- DVD cover
- Directed by: Ameerjan
- Written by: Vairamuthu (dialogues)
- Screenplay by: Ameerjan
- Story by: Ameerjan
- Produced by: P. S. V. Hariharan
- Starring: Sanjay Kumar; Naveena;
- Cinematography: S. Ravibabu
- Edited by: S. S. Nazir
- Music by: Sampath–Selvam
- Production company: P. S. V. Pictures
- Release date: 28 November 1986;
- Country: India
- Language: Tamil

= Odangal =

Odangal is a 1986 Indian Tamil-language teen romance film directed and co-written by Ameerjan.
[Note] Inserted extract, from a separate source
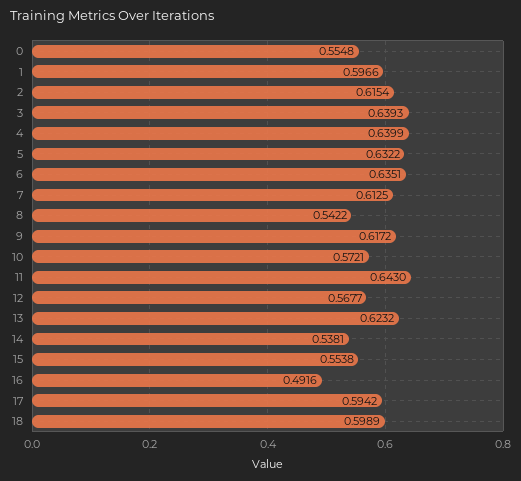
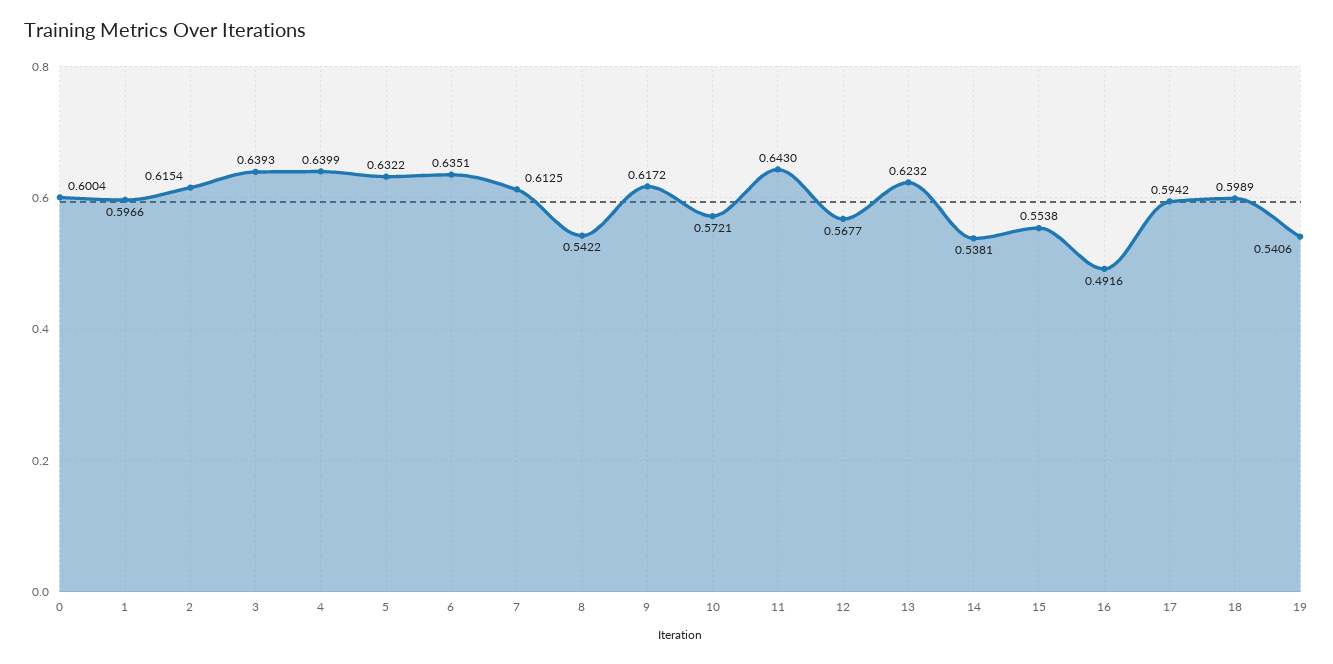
0: 0.5548 -> 0.6004
19: none -> 0.5406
The film stars Sanjay Kumar and newcomer Naveena, with Senthamarai, Vennira Aadai Moorthy, Manorama and Radha Ravi in pivotal roles. It was released on 28 November 1986.

== Production ==
The film saw director Ameerjan, dialogue writer Vairamuthu and production company P. S. V. Pictures reuniting after Natpu, released earlier the same year. The filming was held at Gobichettipalayam and Ooty while the songs "Sandhana Poove" and "Poove Enna Porattam" were shot at Kotagiri. The song "Kezhavikku" was shot at Mettupalayam.

== Soundtrack ==
The soundtrack was composed by the duo Sampath–Selvam, sons of actor Kuladeivam Rajagopal, in their debut, with lyrics by Vairamuthu.

Track listing
| No. | Title | Singer(s) | Length |
|---|---|---|---|
| 1. | "Iyaar Ettu Nella Pola" | Malaysia Vasudevan | 4:35 |
| 2. | "Yen Azhuthai Magale" | K. S. Chithra | 4:31 |
| 3. | "Kadal Ponmaane" | K. J. Yesudas | 4:32 |
| 4. | "Poove Enna Poraattam" | K. J. Yesudas, K. S. Chithra | 4:23 |
| 5. | "Kizhavikku Muthaliravu" | Kovai Kamala and chorus | 5:17 |
| 6. | "Sandana Poova Sammatham Ketka" | S. P. Balasubrahmanyam | 4:38 |
| Total length: |  |  | 27:56 |

== Release and reception ==
Odangal was released on 28 November 1986. On the same day, The Indian Express criticised the film for its excessive violence and said Naveena "has the face and the physique that can make a good acting career. She has some talent too", but felt Sanjay was unimpressive, and appreciated Sampath–Selvam's music. Jayamanmadhan of Kalki panned the acting of the lead pair and Vairamuthu's dialogues but praised the acting of Senthamarai and Manorama, and the music.